WHAT THE TASK ASKS
Report each line in the rows below that contains the word "stemmen".

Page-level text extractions
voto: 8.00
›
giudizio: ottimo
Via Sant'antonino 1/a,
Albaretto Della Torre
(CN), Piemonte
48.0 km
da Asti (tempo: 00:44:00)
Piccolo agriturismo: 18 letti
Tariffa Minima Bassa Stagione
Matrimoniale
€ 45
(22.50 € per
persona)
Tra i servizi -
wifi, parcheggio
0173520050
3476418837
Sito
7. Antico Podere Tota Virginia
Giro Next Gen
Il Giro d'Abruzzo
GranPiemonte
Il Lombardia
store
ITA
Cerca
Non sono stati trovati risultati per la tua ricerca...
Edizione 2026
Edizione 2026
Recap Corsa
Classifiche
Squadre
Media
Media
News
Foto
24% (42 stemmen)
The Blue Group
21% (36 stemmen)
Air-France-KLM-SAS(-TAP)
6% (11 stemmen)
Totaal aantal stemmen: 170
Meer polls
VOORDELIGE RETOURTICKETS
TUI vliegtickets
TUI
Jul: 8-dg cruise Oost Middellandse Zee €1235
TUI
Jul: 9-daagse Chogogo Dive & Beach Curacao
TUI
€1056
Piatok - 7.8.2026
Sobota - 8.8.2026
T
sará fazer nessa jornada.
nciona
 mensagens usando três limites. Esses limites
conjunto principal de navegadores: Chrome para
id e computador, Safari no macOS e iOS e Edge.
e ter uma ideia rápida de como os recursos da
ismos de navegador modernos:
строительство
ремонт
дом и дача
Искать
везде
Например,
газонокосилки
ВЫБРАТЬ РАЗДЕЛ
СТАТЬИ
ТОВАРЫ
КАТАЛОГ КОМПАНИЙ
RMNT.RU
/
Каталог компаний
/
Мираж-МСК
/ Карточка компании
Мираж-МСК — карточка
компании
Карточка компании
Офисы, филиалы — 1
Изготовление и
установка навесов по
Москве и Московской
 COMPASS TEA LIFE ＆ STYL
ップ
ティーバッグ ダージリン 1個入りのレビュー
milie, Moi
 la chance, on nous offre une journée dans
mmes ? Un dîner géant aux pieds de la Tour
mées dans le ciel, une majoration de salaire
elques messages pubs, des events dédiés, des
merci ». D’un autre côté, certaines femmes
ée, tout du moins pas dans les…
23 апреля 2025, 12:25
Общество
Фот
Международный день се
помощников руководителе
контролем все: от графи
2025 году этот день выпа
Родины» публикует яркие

==

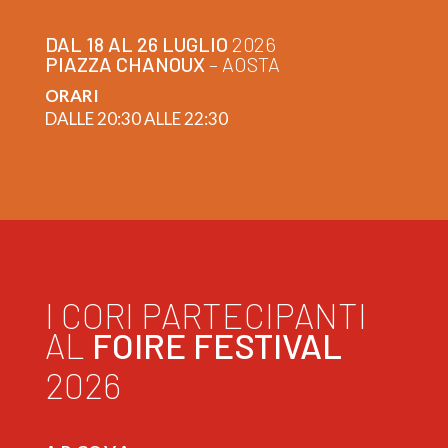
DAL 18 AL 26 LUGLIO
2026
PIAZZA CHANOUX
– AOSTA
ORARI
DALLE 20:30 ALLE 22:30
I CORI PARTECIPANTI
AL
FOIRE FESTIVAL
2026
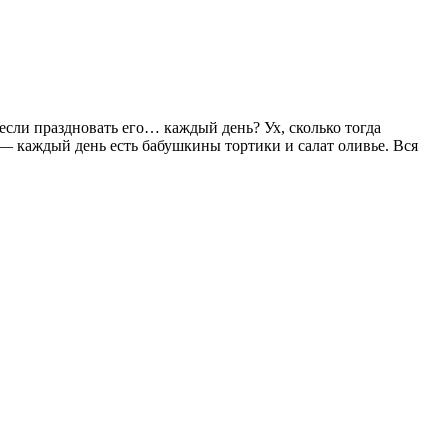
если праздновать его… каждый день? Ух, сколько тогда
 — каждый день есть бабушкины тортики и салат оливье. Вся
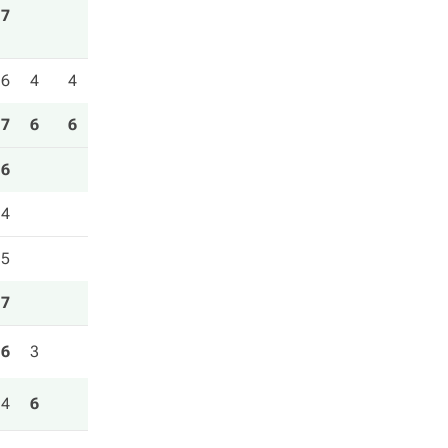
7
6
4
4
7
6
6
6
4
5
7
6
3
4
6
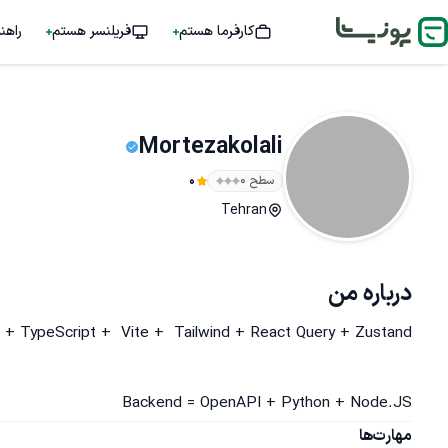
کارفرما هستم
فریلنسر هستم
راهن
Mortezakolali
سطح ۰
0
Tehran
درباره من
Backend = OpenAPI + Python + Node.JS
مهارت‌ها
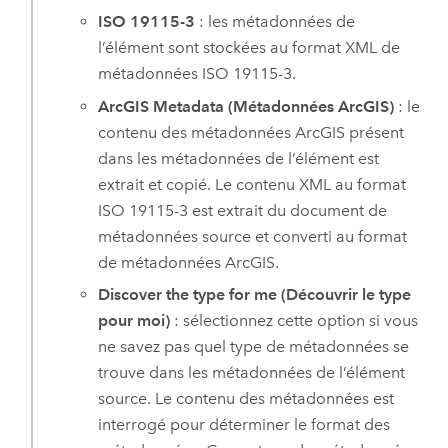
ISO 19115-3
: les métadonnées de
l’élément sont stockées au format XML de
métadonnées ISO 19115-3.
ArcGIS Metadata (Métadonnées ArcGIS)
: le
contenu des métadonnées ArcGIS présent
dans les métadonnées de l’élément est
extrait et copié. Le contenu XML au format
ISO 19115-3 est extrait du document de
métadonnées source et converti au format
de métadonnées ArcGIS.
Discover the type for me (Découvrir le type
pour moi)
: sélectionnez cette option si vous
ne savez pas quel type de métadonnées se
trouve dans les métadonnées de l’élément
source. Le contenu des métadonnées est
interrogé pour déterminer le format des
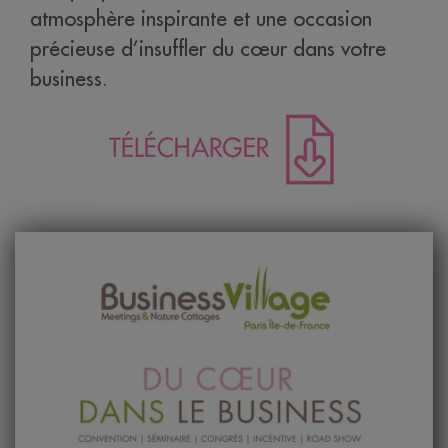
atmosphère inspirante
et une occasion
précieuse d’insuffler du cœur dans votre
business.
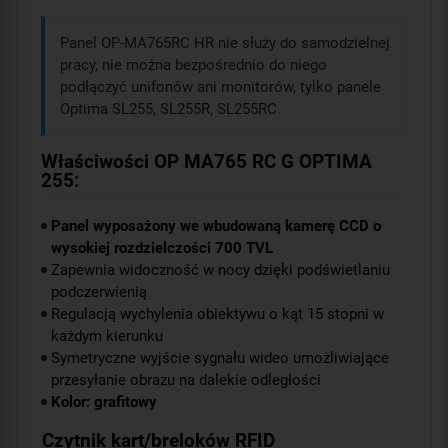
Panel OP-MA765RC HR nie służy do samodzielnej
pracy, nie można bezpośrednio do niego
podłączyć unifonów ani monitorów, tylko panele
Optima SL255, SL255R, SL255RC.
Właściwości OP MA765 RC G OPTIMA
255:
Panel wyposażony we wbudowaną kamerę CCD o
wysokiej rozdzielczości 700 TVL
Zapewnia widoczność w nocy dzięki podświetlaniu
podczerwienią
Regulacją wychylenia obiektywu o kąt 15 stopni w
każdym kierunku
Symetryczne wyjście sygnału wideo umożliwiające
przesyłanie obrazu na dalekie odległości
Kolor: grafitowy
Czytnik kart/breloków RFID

WRITTEN REPLY
24% (42 stemmen)
21% (36 stemmen)
6% (11 stemmen)
Totaal aantal stemmen: 170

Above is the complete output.